TASK REQUIREMENTS:
Repeat, line for line, the entries below from the first line to the line containing "Games becoming more", counting both ends.

──────── INFORMATION SHOWN ────────

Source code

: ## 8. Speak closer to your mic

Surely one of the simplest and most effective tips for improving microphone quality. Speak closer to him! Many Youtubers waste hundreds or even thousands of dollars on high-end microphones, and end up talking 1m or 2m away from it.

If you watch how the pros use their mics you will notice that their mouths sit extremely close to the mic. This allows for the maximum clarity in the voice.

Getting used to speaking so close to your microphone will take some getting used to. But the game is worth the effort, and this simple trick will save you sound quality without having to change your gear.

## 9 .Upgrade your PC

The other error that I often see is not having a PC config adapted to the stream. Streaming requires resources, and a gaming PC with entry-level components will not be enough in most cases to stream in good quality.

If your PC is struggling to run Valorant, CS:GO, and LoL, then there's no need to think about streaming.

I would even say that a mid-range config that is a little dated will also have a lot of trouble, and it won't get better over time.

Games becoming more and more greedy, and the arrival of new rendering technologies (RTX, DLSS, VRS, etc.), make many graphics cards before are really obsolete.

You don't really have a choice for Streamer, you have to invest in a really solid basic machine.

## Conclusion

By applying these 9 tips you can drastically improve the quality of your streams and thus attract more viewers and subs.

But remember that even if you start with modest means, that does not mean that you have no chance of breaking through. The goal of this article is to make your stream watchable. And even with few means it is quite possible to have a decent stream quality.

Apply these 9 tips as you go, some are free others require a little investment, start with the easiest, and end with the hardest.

────────

SOLUTION TO THE EXERCISE:
Source code

: ## 8. Speak closer to your mic

Surely one of the simplest and most effective tips for improving microphone quality. Speak closer to him! Many Youtubers waste hundreds or even thousands of dollars on high-end microphones, and end up talking 1m or 2m away from it.

If you watch how the pros use their mics you will notice that their mouths sit extremely close to the mic. This allows for the maximum clarity in the voice.

Getting used to speaking so close to your microphone will take some getting used to. But the game is worth the effort, and this simple trick will save you sound quality without having to change your gear.

## 9 .Upgrade your PC

The other error that I often see is not having a PC config adapted to the stream. Streaming requires resources, and a gaming PC with entry-level components will not be enough in most cases to stream in good quality.

If your PC is struggling to run Valorant, CS:GO, and LoL, then there's no need to think about streaming.

I would even say that a mid-range config that is a little dated will also have a lot of trouble, and it won't get better over time.

Games becoming more and more greedy, and the arrival of new rendering technologies (RTX, DLSS, VRS, etc.), make many graphics cards before are really obsolete.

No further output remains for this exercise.